Detecting and recovering from node issues for AWS Neuron nodes within Amazon EKS clusters

Implementing hardware resilience in your training infrastructure is critical to mitigating risks and enabling uninterrupted model training. By implementing features such as proactive health monitoring and automated recovery mechanisms, organizations can create a fault-tolerant environment capable of handling hardware failures or other issues without compromising the integrity of the training process.

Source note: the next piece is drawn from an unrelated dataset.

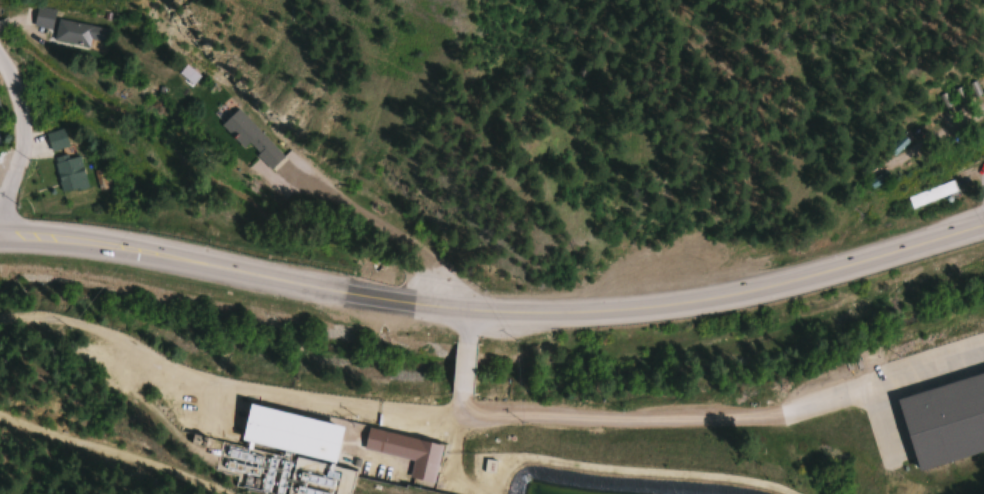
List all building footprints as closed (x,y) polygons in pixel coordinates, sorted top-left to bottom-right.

In the post, we introduce AWS Neuron node problem detection and recovery. Set of demons for AWS Trainium and AWS Inferentia on amazon Elastic Kubernetes Service (amazon EKS). This component can quickly detect rare occurrences when Neuron devices fail by monitoring monitoring logs. It marks worker nodes on a failed Neuron device as unhealthy and quickly replaces them with new worker nodes. By accelerating the speed of issue detection and resolution, you increase the reliability of your ML training and reduce lost time and costs due to hardware failures.

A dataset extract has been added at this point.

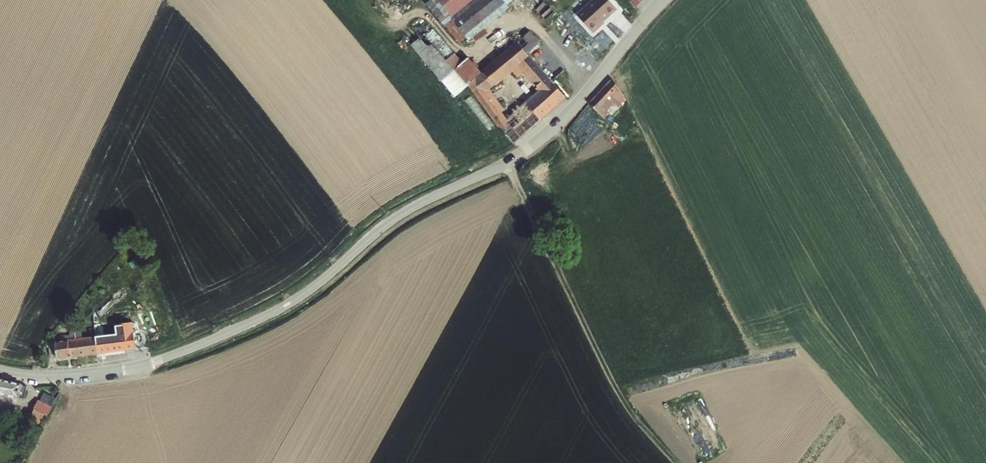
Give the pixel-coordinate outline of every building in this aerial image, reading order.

This solution is applicable if you are using managed nodes or self-managed node groups (using amazon EC2 Auto Scaling groups) on amazon EKS. At the time of writing this post, automatic recovery of nodes provisioned by amazon EC2 Auto Scaling is not possible. carpenter Not yet supported.

Solution Overview

The solution is based on the DaemonSet node problem detection and recovery tool, a powerful tool designed to automatically detect and report various node-level issues in a Kubernetes cluster.

The node problem detector component will continuously monitor the kernel message (kmsg) logs the worker nodes. If it detects error messages related specifically to the Neuron device (which is the Trainium chip or AWS Inferentia), it will change NodeCondition to NeuronHasError on the Kubernetes API server.

The Node Recovery Agent is a standalone component that periodically checks the Prometheus metrics exposed by the Node Problem Detector. When it finds a node condition that indicates a problem with the Neuron device, it will take automatic action. First, it will mark the affected instance in the relevant Auto Scaling group as unhealthy, which will invoke the Auto Scaling group to stop the instance and launch a replacement. Additionally, the Node Recovery Agent will publish amazon CloudWatch metrics for users to monitor and alert on these events.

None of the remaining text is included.